* Assigned task *
The reply should repeat all of the data word for word, with no pictures.

* Exercise data *

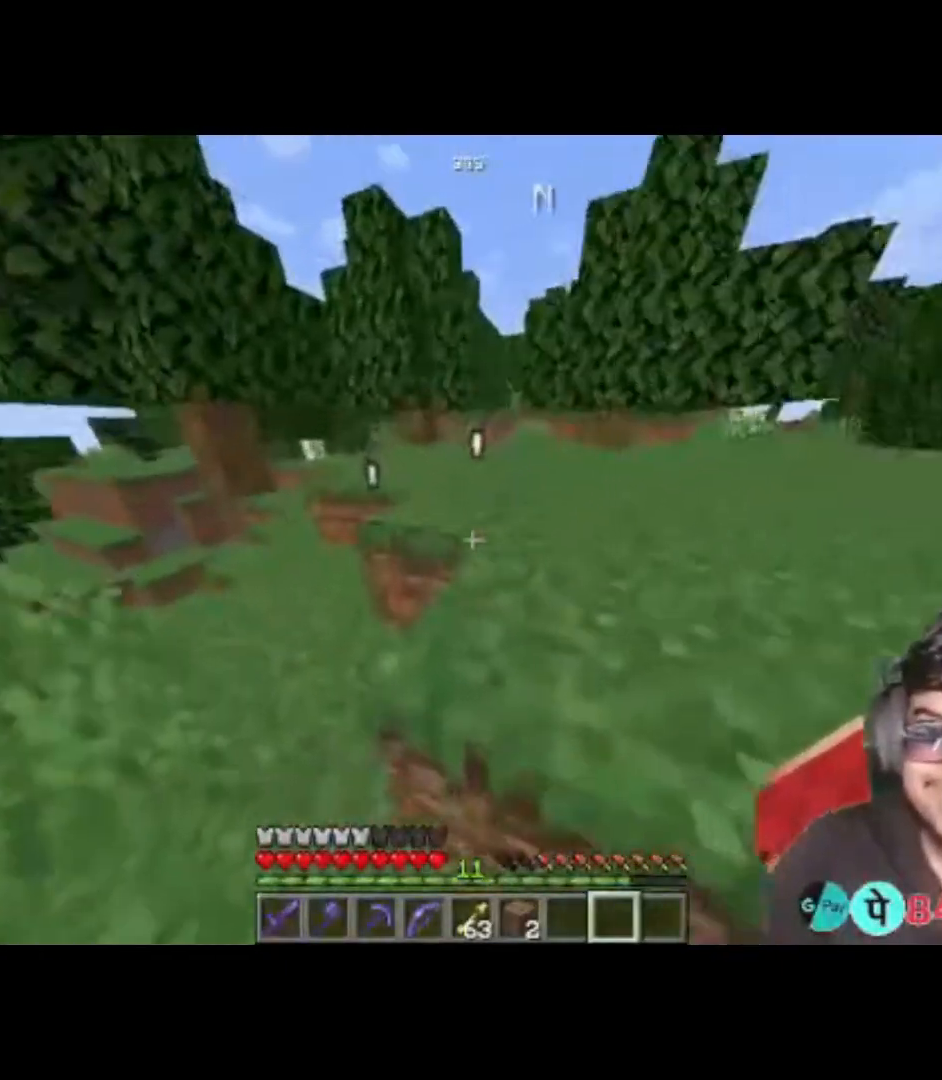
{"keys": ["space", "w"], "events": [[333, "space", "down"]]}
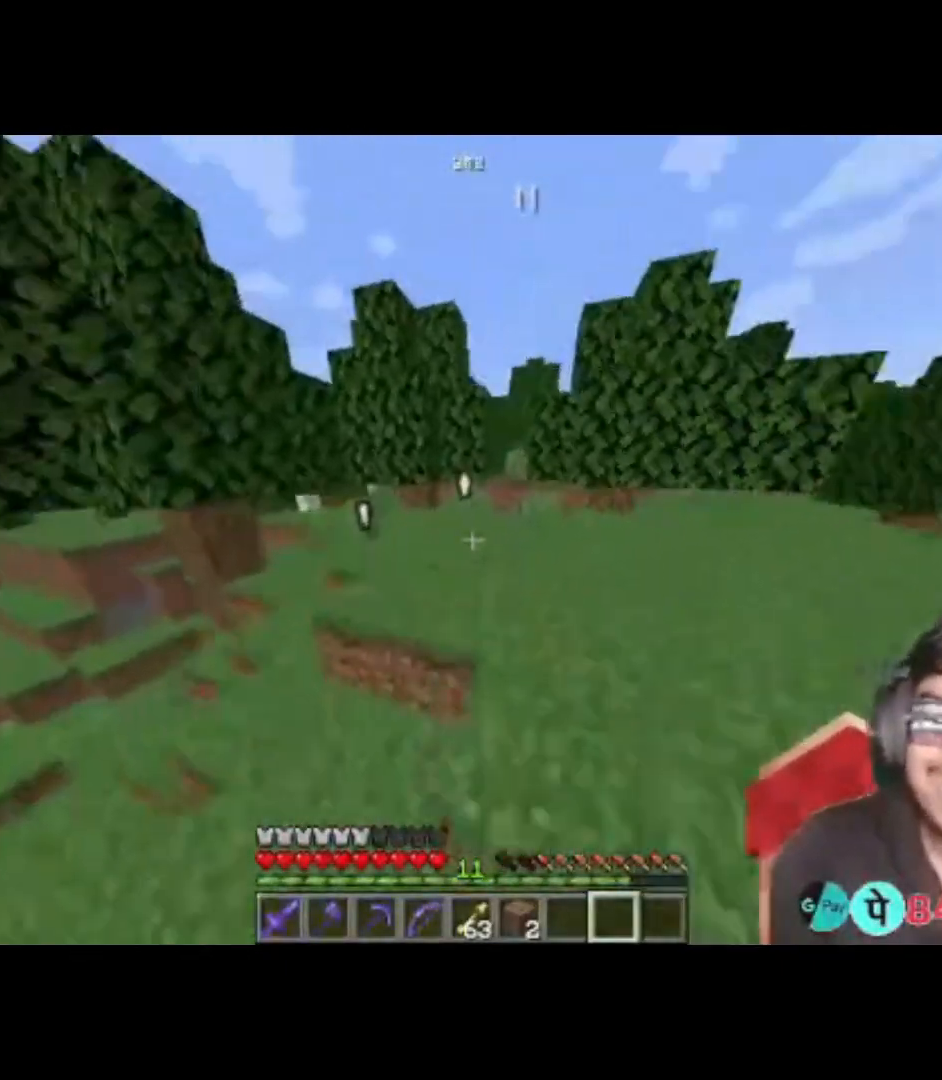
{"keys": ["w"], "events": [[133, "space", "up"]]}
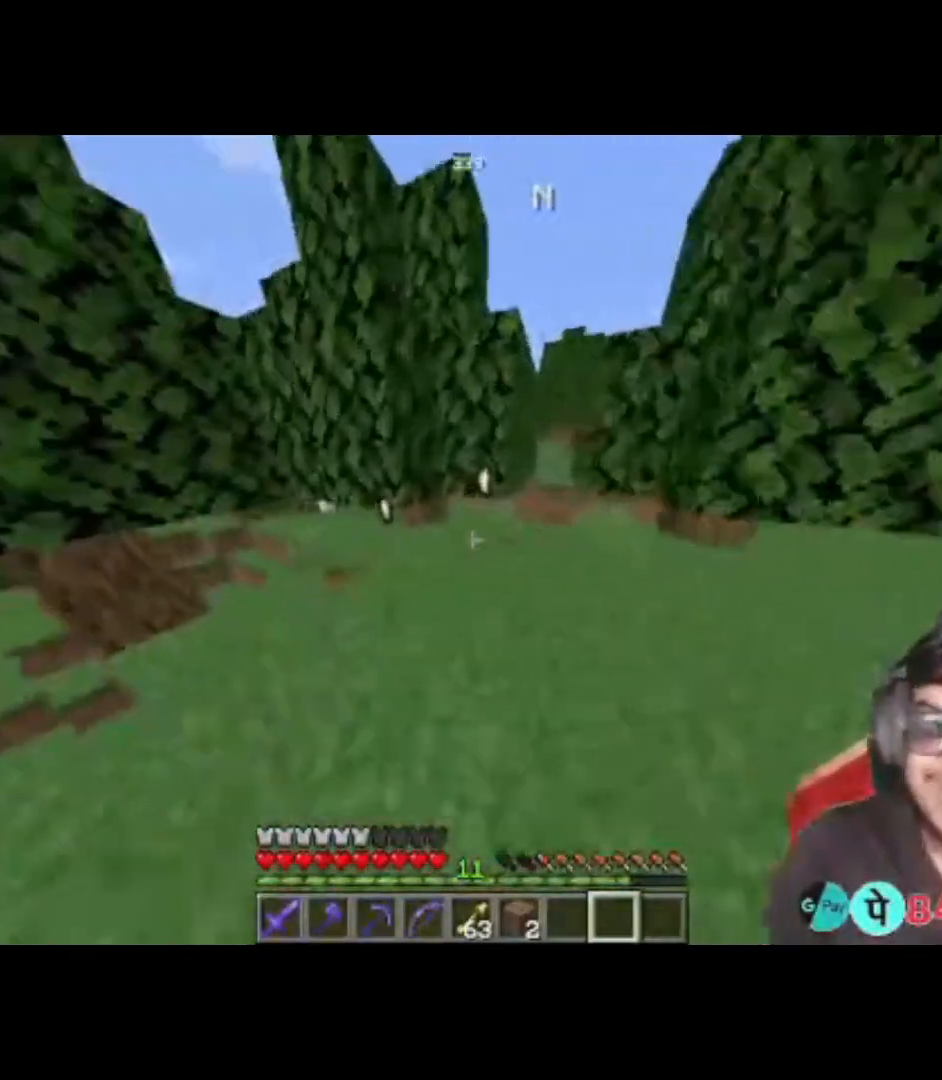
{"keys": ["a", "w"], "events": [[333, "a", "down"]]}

* Response for this exercise *
{"keys": ["space", "w"], "events": [[333, "space", "down"]]}
{"keys": ["w"], "events": [[133, "space", "up"]]}
{"keys": ["a", "w"], "events": [[333, "a", "down"]]}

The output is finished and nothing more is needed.